Vor einer der Spalten in der Mauer kniete ein dunkeläugiger Zauberer mit einem spitzen Gesicht, das an einen Raubvogel erinnerte. Er schien grimmig und humorlos, bis Morgon seinem Blick begegnete und ein feines Lächeln, wie über irgendeine Ungereimtheit, sah. Morgon wandte sich dem hochgewachsenen, hageren Zauberer an seiner Seite zu, der die Stimme eines Meisters von Caithnard hatte. Sein Gesicht war abgezehrt wie das eines Asketen, doch Morgon, der ihn aufmerksam betrachtete, als er nähertrat, spürte die unerwartete Kraft und die Stärke in seinem mageren Körper. Fragend sagte er: »Iff?«
»Ja.«
Seine Hand glitt sehr behutsam zu Morgons Schulter hinauf und nahm die Krähe. Morgon mußte plötzlich an die Bücher denken, die die Morgol von Herun nach Caithnard gebracht hatte. Zeichnungen wilder Blumen hatten die Ränder der Seiten geschmückt.

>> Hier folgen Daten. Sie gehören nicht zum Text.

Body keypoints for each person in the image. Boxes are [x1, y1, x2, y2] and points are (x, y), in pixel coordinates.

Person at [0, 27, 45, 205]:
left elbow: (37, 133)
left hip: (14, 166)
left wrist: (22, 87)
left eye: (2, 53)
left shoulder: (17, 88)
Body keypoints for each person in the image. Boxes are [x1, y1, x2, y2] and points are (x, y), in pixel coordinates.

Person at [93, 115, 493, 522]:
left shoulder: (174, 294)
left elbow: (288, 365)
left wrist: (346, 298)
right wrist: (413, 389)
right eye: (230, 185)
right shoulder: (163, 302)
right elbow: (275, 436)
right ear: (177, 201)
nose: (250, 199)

»Ihr seid der Gelehrte, der die wilden Geschöpfe liebt.«
Der Zauberer blickte von der Krähe auf; sein Gesicht zeigte Überraschung, wirkte plötzlich sehr weich. Die Krähe starrte ihn aus dunklen Augen an, und keine Feder ihres Kleides regte sich. Der Zauberer mit dem Habichtsgesicht schob den Totenschädel, den er in Händen hielt, in eine Spalte und kam durch die Kammer.

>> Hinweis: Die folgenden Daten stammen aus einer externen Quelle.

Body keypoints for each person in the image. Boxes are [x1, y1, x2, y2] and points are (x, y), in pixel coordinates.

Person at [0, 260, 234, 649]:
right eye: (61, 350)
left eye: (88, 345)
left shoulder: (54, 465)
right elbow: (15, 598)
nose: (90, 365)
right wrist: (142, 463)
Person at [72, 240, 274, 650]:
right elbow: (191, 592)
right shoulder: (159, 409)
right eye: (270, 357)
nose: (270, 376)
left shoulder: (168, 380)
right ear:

»Vor nicht allzu langer Zeit sandten wir eine Krähe, die dieser sehr ähnlich war, nach Anuin zurück.«
Seine Stimme war wie seine Augen, scharf und geduldig zugleich.
»Rendel!« rief Nun. »Was, in Hels Namen, tust du hier?«
Iff machte ein verdutztes Gesicht. Er setzte die Krähe wieder auf Morgons Schulter und sagte zu ihr: »Verzeiht mir.« Zu Morgon gewandt fügte er hinzu: »Eure Gemahlin?«
»Nein. Sie weigert sich, mich zu heiraten. Und sie weigert sich auch, nach Hause zurückzukehren. Aber sie ist imstande, auf sich selbst aufzupassen.«
»Gegen Ghisteslohm?«
Ein Falkenauge traf einen Moment lang die Augen der Krähe, die nervös wieder unter Morgons Haar schlüpfte.
Er verspürte plötzlich ein Verlangen, den Vogel zu nehmen und ihn unter seinem Kittel, an seinem Herzen zu verbergen. Die dünnen Brauen des Zauberers waren hochgezogen.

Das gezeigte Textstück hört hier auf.